■ **Consignes**
[a] Mettez à jour l'extrait : reproduisez le passage compris entre « À Toronto, je » et « où j’ai emménagé. », bornes incluses, en remplaçant « 87 ans » par « 90 ans ».
[b] D'après l'extrait, pourquoi la personne qui a aidé pour les démarches administratives refuse-t-elle toujours d'être payée ? Répondez en une à trois phrases.
[c] Veuillez traduire en anglais cette phrase de l'extrait : « Je me sens en sécurité au Canada, en particulier à Toronto. »

■ **Extrait du document**
____

On se sent chez soi là où on se sent aimé, peu importe où. Lorsque j’ai immigré au Canada en 2012, ce n’est pas le magnifique panorama de Toronto ni sa riche culture qui m’ont charmé. Ce sont plutôt les gens qui m’ont accueilli à bras ouverts dans leur ville et qui, depuis, me font sentir chez moi.
À Toronto, je ne vois pas ma couleur. Un hiver, après une grosse tempête de neige, j’ai découvert mes voisins blancs âgés en train de pelleter devant chez moi pour m’aider. Même celui de 87 ans s’activait avec le sourire. Ils ont pris soin de moi depuis le jour où j’ai emménagé.
L’une des personnes qui m’ont invité au Canada m’a aidé pour les démarches administratives et a été mon principal point de contact. J’ai offert de la payer un nombre incalculable de fois, mais elle a toujours refusé. Elle dit que mon sourire fait son bonheur. Les gens ici sont extraordinaires, et s’ils ne le savent pas, il faut le leur dire.
Je me sens en sécurité au Canada, en particulier à Toronto. J’ai grandi au milieu de la violence, de la mort et des traumatismes. Aujourd’hui, je dirige ma propre étiquette de disques et j’ai ma propre entreprise axée sur le bien-être. J’ai grandi dans une zone de guerre au Sud-Soudan et j’ai été un enfant-soldat, AK-47 à la main, à l’âge de sept ans. Mais ici, au Canada, je n’ai pas l’impression de devoir acheter une arme pour me sentir en sécurité. Les gens qui vivent ici me font sentir en paix. Je suis arrivé au Canada les poches vides, et aujourd’hui, ma vie est plein de richesses.

____

■ **Données fournies**

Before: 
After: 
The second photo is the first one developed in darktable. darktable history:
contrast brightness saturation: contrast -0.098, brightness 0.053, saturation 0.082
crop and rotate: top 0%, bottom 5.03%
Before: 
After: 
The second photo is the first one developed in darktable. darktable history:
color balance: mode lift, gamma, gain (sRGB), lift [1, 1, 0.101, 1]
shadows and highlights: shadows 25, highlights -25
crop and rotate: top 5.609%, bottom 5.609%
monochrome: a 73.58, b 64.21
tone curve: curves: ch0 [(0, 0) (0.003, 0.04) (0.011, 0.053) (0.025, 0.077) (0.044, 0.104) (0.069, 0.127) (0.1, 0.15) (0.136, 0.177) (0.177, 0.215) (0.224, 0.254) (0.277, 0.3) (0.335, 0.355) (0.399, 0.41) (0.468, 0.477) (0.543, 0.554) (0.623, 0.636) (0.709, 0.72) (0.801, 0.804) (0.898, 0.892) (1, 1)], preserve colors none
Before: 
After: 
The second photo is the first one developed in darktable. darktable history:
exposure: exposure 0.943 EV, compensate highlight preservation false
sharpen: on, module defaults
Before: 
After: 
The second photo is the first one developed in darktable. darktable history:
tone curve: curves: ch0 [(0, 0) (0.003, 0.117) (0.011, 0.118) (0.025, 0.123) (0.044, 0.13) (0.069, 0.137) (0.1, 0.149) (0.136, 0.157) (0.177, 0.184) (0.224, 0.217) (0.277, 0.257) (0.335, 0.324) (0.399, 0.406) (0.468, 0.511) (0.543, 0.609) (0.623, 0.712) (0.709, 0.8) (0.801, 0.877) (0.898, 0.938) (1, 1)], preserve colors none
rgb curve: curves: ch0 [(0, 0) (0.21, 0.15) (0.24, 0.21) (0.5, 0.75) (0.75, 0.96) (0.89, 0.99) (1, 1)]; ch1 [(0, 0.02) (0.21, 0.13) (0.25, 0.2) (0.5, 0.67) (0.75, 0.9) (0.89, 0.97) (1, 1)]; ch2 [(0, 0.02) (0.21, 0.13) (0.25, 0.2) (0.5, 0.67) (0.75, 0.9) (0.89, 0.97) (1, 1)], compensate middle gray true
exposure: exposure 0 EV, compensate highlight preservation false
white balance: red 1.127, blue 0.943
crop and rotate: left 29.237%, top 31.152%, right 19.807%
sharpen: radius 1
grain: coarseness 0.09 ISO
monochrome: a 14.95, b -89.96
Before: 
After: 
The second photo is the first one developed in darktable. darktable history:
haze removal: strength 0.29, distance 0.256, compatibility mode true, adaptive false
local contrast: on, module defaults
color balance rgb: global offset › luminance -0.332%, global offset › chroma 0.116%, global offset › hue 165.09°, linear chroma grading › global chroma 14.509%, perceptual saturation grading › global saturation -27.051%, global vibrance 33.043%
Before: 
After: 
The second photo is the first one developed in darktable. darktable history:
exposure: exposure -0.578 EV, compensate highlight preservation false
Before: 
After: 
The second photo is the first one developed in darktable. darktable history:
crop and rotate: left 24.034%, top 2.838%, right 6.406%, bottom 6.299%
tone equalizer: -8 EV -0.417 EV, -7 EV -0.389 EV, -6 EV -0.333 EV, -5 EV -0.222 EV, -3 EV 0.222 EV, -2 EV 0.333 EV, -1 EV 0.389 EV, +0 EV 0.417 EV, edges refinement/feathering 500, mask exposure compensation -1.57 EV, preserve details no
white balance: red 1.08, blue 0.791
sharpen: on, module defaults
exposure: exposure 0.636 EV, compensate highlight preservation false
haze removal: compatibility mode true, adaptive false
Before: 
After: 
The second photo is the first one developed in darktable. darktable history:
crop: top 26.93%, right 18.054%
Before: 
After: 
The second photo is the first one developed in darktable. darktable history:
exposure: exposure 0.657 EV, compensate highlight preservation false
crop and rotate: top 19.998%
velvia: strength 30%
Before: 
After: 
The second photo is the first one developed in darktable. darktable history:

____

■ **Réponses rédigées**
[a]
À Toronto, je ne vois pas ma couleur. Un hiver, après une grosse tempête de neige, j’ai découvert mes voisins blancs âgés en train de pelleter devant chez moi pour m’aider. Même celui de 90 ans s’activait avec le sourire. Ils ont pris soin de moi depuis le jour où j’ai emménagé.

[b] Elle refuse d'être payée parce qu'elle dit que le sourire de la personne qu'elle a aidée fait son bonheur.

[c] I feel safe in Canada, especially in Toronto.